Advantages of the relational model over the hierarchical and network models.
- The relational model is more flexible than other models. The way the data values exist in the relational tables does not in any way restrict the kinds of processing that can be done. In the hierarchical and network models, manipulation of the data is restricted by the structure built into the data model.
- The relational model has a sound theoretical base in mathematical theory. You can use the mathematics of relations as the basis for data processing procedures.
- The organization of the relational model is simple to understand and, therefore, a good vehicle to communicate database ideas.
- The same database can generally be represented with less redundancy using the relational model than the other two models.
Disadvantages of the relational model.
- It is more difficult to implement.
- It tends to have slower performance. The absence of pointers (a code that indicates a location in a file, such as the location in a file where the attributes of a geographic feature are stored) requires that manipulation of the data be based on matching values in the relational tables.
- This is a much more time consuming operation and, as a result, a relational data base system tends to be significantly slower than the corresponding hierarchical or network data bas system.
THE NATURE OF GEOGRAPHIC DATA
The map is the most familiar form for representing geographical data. A map consists of a group of points, lines, and areas that are positioned with reference to a common coordinate system.
The map legend links the non-spatial attributes, such as place names, symbols, and colors to the spatial data (the locations of the elements).
The map itself serves to both store the data and to present the data to the user. In a computer-based GIS, the storage and presentation of geographic data are separate. And the same data my be viewed as many different types of maps.
In addition to maps, the data may be presented in the form of tables or text descriptions.
In a computer-based GIS, geographic data are represented as points, lines, and areas as with maps. However, for efficient computer implementation, these elements are organized somewhat differently than the organization of a paper map.
The information for a geographic feature has four major components: Its geographic position, its attributes, its spatial relationships, and time.
Geographic Position (where is it?)
Each feature has a location that must be specified in a unique way. For geographic data, locations are recorded in terms of a coordinate system like Lat./Longs, UTM, or SPC.
A GIS requires that a common coordinate system be used for all the datasets that will be used together
Attributes (What is it?)
The second characteristic of geographic data are their attributes, non-spatial attributes.
There is a level of inaccuracy inherent in non-spatial attribute data as there is for spatial data.

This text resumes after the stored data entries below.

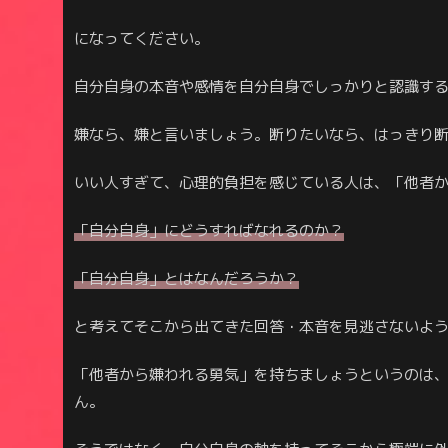
になってください。
自分自身の本音や感情を自分自身でしっかりと認識す
嫌なら、嫌と言いましょう。断りたいなら、はっきり
いい人すぎて、心理的負担を感じている人は、「他者
「自分自身」にどうすればなれるのか？
「自分自身」とはなんだろうか？
と考えてそこから出てきた回答・本音を見逃さないよ
「他者から嫌われる勇気」を持ちましょうというのは
ん。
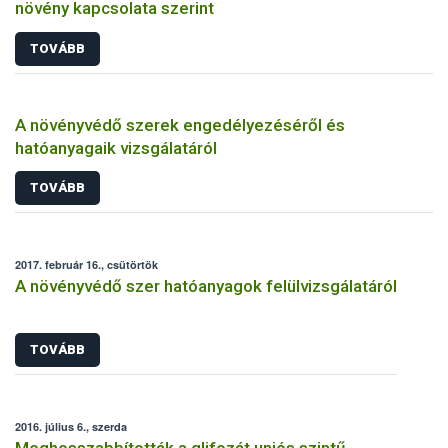
növény kapcsolata szerint
TOVÁBB
A növényvédő szerek engedélyezéséről és
hatóanyagaik vizsgálatáról
TOVÁBB
2017. február 16., csütörtök
A növényvédő szer hatóanyagok felülvizsgálatáról
TOVÁBB
2016. július 6., szerda
Meghosszabbították a glifozát uniós szintű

A commercial district may not be 100% commercial and a pine stand may not be 100% pine.
Often this type of inaccuracy is not addressed by GIS users, but for many types of analyses it is most important to recognize and take into account this imprecision.
Spatial Relationships (What are its relationships?)

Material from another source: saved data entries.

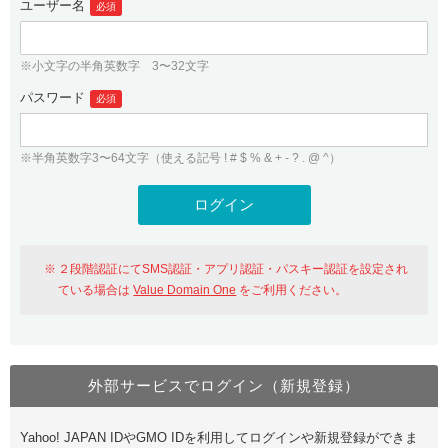
ユーザー名
必須
紹介制度
.jpドメインバックオーダー
ログイン
バリュードメインAPI
プレミアムドメイン
※小文字の半角英数字 3〜32文字
従来のバリュードメインをご利用希望の方
ユーザー登録
ドメイン・ホスティングOEM
パスワード
人気ドメインの種類
必須
従来のバリュードメインをご利用希望の方
ドメインコンシェルジュ
WHOIS検索
※半角英数字3〜64文字（使える記号 ! # $ % & + - ? . @ ^）
Value Domain Analyzer
Value Domainにログイン
Value AI Writer
外部サービスでの登録が一部未対応（Google等）
Value Domainユーザー登録
２段階認証にてSMS認証・アプリ認証・パスキー認証を設定され
外部サービスでの登録が一部未対応（Google等）
One レンタルサーバーを含む最新の機能を使う方
おすすめ
ている場合は
Value Domain One
をご利用ください。
One レンタルサーバーを含む最新の機能を使う方
おすすめ
外部サービスでログイン（新規登録）
Value Domain Oneにログイン
Yahoo! JAPAN IDやGMO IDを利用してログインや新規登録ができま
Value Domain Oneアカウント作成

The spatial relationships among geographic data are very numerous and often complex.
For example, it is not only important to know the location of the fire and the fire hydrants, but also how close those fire hydrants are to the fire.
This relationship is intuitive to the person reading the map but must be expressed in a computer-compatible manner.
Because it is not possible to store information about all possible spatial relationships, only some of them are stored and others are either calculated as needed or not available.
Time (When did this exist?)
Geographic information is referenced to a point in time or a period in time. Knowing when the data was collected can be important.
The representation of time in a GIS is an added level of complexity that is difficult to handle.
Taken together, these four attributes make geographic data uniquely different from other types of data.